Contact: Ken Guthrie – email@example.com
Bioenergy TCP – Bioenergy Australia
Bioenergy Australia will represent Australia on the Bioenergy TCP. This TCP aims to increase the uptake of environmentally sound, socially accepted and cost-competitive bioenergy technologies through sharing research costs, reducing R&D duplication, disseminating information on technology capabilities, and investigating barriers to implementation and contributing to policy development.
Contact: Shahana McKenzie – firstname.lastname@example.org
Solar Power and Chemical Energy Systems TCP (SolarPACES) – CSIRO
CSIRO will represent Australia on the SolarPACES TCP, coordinating and enhancing Australia’s engagement. SolarPACES coordinates international researchers and solar thermal industry experts to facilitate technology development and market deployment of reliable, efficient and cost-competitive concentrating solar technologies.
Contact: Wes Stein – Wes.Stein@csiro.au
PV Power Systems TCP – Australian PV Institute
Australian PV Institute will represent Australia on the PV Power Systems (PVPS) Technology Collaboration Program. This TCP aims to increase the uptake of solar PV through the delivery of quality research, data and information, positioning PV as a cornerstone in the global transition to sustainable energy systems.
Contact: A/Prof Renate Egan – email@example.com
Hydropower TCP – Hydro Tasmania
Hydro Tasmania will represent Australia on the Hydropower TCP. This TCP aims to raise awareness, knowledge and support for the sustainable use of water resources for the development and management of hydropower.
Contact: Alex Beckitt – Alex.Beckitt@hydro.com.au
Background and Overview
The International Engagement Program (IEP) was designed to support Australian representation and access to global forums, which are dedicated to creating and sharing knowledge on renewable energy research, deployment, markets, policies and regulations. The IEP provides an avenue for the dissemination of knowledge gained from representation to those who can benefit.

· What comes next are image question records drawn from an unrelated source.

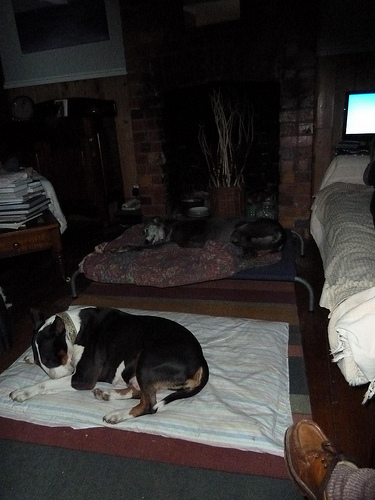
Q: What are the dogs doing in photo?
A: Laying down.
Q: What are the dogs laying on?
A: Blankets.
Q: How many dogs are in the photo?
A: Two.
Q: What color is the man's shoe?
A: Brown.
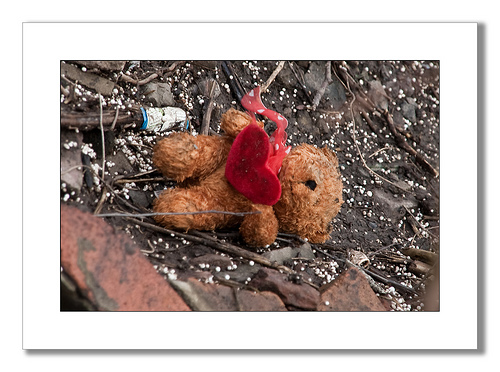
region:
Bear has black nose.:
[297, 168, 313, 203]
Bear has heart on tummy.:
[221, 99, 319, 260]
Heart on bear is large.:
[220, 122, 320, 258]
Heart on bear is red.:
[225, 117, 331, 295]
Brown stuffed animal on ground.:
[138, 72, 364, 246]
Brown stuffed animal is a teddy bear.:
[134, 105, 385, 266]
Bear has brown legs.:
[162, 172, 196, 253]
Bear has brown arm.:
[240, 206, 304, 273]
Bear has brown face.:
[296, 132, 330, 203]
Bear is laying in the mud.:
[139, 107, 434, 278]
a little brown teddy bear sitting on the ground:
[144, 111, 341, 257]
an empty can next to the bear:
[133, 107, 190, 133]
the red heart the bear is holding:
[220, 125, 283, 204]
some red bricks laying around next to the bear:
[56, 215, 391, 327]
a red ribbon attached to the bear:
[235, 85, 295, 171]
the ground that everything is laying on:
[62, 63, 444, 281]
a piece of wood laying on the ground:
[61, 107, 152, 132]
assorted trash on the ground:
[301, 82, 427, 162]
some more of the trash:
[62, 145, 143, 222]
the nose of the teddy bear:
[303, 177, 319, 192]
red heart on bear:
[223, 119, 284, 213]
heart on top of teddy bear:
[225, 111, 288, 225]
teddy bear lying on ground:
[150, 127, 368, 259]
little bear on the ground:
[146, 111, 346, 266]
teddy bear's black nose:
[307, 179, 318, 191]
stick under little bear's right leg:
[119, 191, 282, 276]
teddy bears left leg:
[150, 183, 220, 229]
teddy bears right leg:
[150, 120, 220, 173]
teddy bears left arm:
[241, 206, 288, 257]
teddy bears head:
[280, 124, 347, 257]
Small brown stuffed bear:
[154, 112, 343, 240]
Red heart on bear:
[224, 123, 281, 204]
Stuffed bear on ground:
[151, 104, 355, 244]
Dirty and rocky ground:
[64, 70, 429, 304]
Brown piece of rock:
[60, 214, 178, 313]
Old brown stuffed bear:
[153, 102, 334, 244]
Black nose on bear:
[305, 171, 316, 192]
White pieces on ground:
[343, 66, 433, 306]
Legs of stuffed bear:
[151, 135, 211, 225]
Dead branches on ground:
[62, 107, 149, 222]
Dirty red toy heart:
[222, 118, 284, 201]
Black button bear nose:
[300, 173, 320, 194]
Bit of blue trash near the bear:
[137, 104, 194, 136]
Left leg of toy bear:
[155, 185, 214, 235]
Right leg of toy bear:
[151, 133, 226, 183]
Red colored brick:
[60, 201, 182, 311]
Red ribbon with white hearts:
[237, 85, 295, 152]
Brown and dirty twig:
[125, 208, 278, 270]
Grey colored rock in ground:
[258, 238, 315, 267]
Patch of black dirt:
[336, 199, 393, 249]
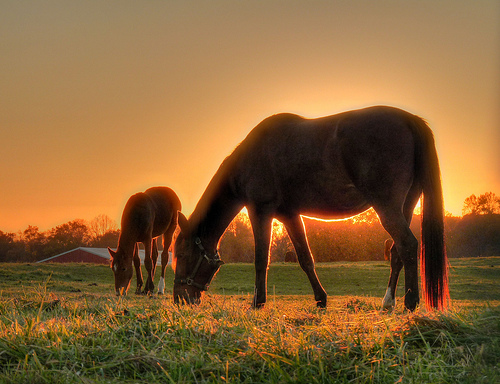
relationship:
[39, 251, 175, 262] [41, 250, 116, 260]
roof on building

Technology Collaboration Programmes (TCP) establish international working groups to solve specific issues within the energy field, and to set in motion multinational energy projects. This initiative has been running for 42 years, and involves more than 6,000 experts from 51 countries. In the renewable energy sector, TCP groups focus on areas including bioenergy, concentrated solar power, photovoltaic solar power, ocean energy systems, geothermal, wind, hydropower and hydrogen.
Mission Innovation (MI) challenges were established following the 2015 Paris climate talks. There are eight challenges in total, seven of which are focused on renewable energy. Australia recognises that supporting the research, development, demonstration and deployment of clean energy technologies is necessary to transition the world’s energy sector to a lower emissions future. Along with other MI members, Australia has pledged to double government clean energy research and development expenditure by financial year 2020/21.